I found a couple crape myrtles at my family’s nursery, one of our workers cut them back to nubs late last winter. Would either of these work as Bonsai material?
I believe having a dwarf for this genus given the smaller size trunks, small leaves especially would be why dwarf as Robert mentioned is important.
What is the name of the exact species since you’re around the nursery? You will be able to tell soon enough anyway...they don’t mind summer work.
Question is, if you got them now, could you chop to that lowest branch right now?
The double trunk I’d pass on either way.
They are still dormant, would it be ok to chop that lowest branch right now? When I do decide to cut the lowest branch should I leave a nub, then cut with knob cutter later?

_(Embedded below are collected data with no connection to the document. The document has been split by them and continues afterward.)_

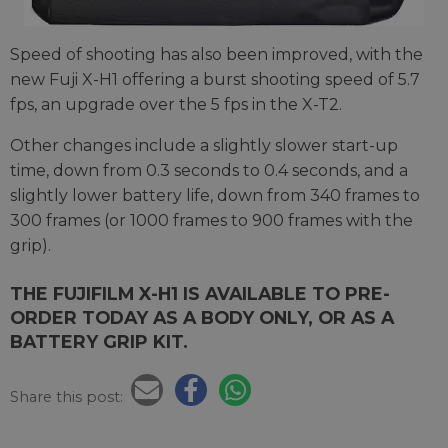
Speed of shooting has also been improved, with the
new Fuji X-H1 offering a burst shooting speed of 5.7
fps, an upgrade over the 5 fps in the X-T2.
Other changes include a slightly slower start-up
time, down from 0.3 seconds to 0.4 seconds, and a
slightly lower battery life, down from 340 frames to
300 frames (or 1000 frames to 900 frames with the
grip).
THE FUJIFILM X-H1 IS AVAILABLE TO PRE-
ORDER TODAY AS A BODY ONLY, OR AS A
BATTERY GRIP KIT.
Share this post:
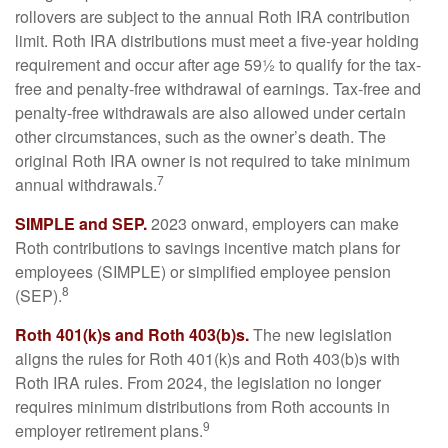
rollovers are subject to the annual Roth IRA contribution
limit. Roth IRA distributions must meet a five-year holding
requirement and occur after age 59½ to qualify for the tax-
free and penalty-free withdrawal of earnings. Tax-free and
penalty-free withdrawals are also allowed under certain
other circumstances, such as the owner’s death. The
original Roth IRA owner is not required to take minimum
7
annual withdrawals.
SIMPLE and SEP.
2023 onward, employers can make
Roth contributions to savings incentive match plans for
employees (SIMPLE) or simplified employee pension
8
(SEP).
Roth 401(k)s and Roth 403(b)s.
The new legislation
aligns the rules for Roth 401(k)s and Roth 403(b)s with
Roth IRA rules. From 2024, the legislation no longer
requires minimum distributions from Roth accounts in
9
employer retirement plans.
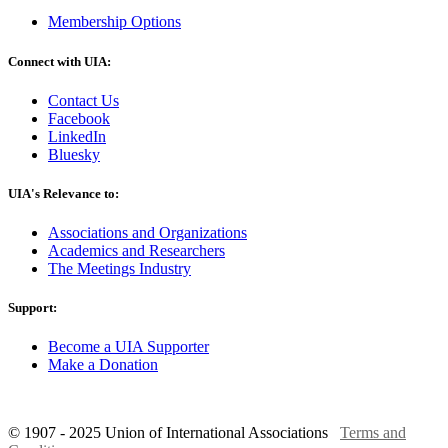
Membership Options
Connect with UIA:
Contact Us
Facebook
LinkedIn
Bluesky
UIA's Relevance to:
Associations and Organizations
Academics and Researchers
The Meetings Industry
Support:
Become a UIA Supporter
Make a Donation
© 1907 - 2025 Union of International Associations
Terms and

@Bonsai Nut I appreciate your insight, sounds like I should pass on these trees.
Because crapes have largish leaves, they work better as larger scale bonsai. These trees all look pretty small - given the general availability of crape myrtles in landscape gardening nurseries for not very much $$$. I personally wouldn't mess with one unless I could find one with a 4" trunk at the nebari at the minimum. Otherwise you will be spending a ton of time pruning and managing cut scars, and end up with a small tree regardless.
They will bud back - everywhere - and heal cut scars amazingly fast. The biggest challenge is keeping the foliage small while getting it to bloom. You can keep the foliage small by defoliation - but then it will never bloom (crapes only bloom on new growth). If you let it run so you can get blooms, you will get leggy growth with long internodes, and large leaves.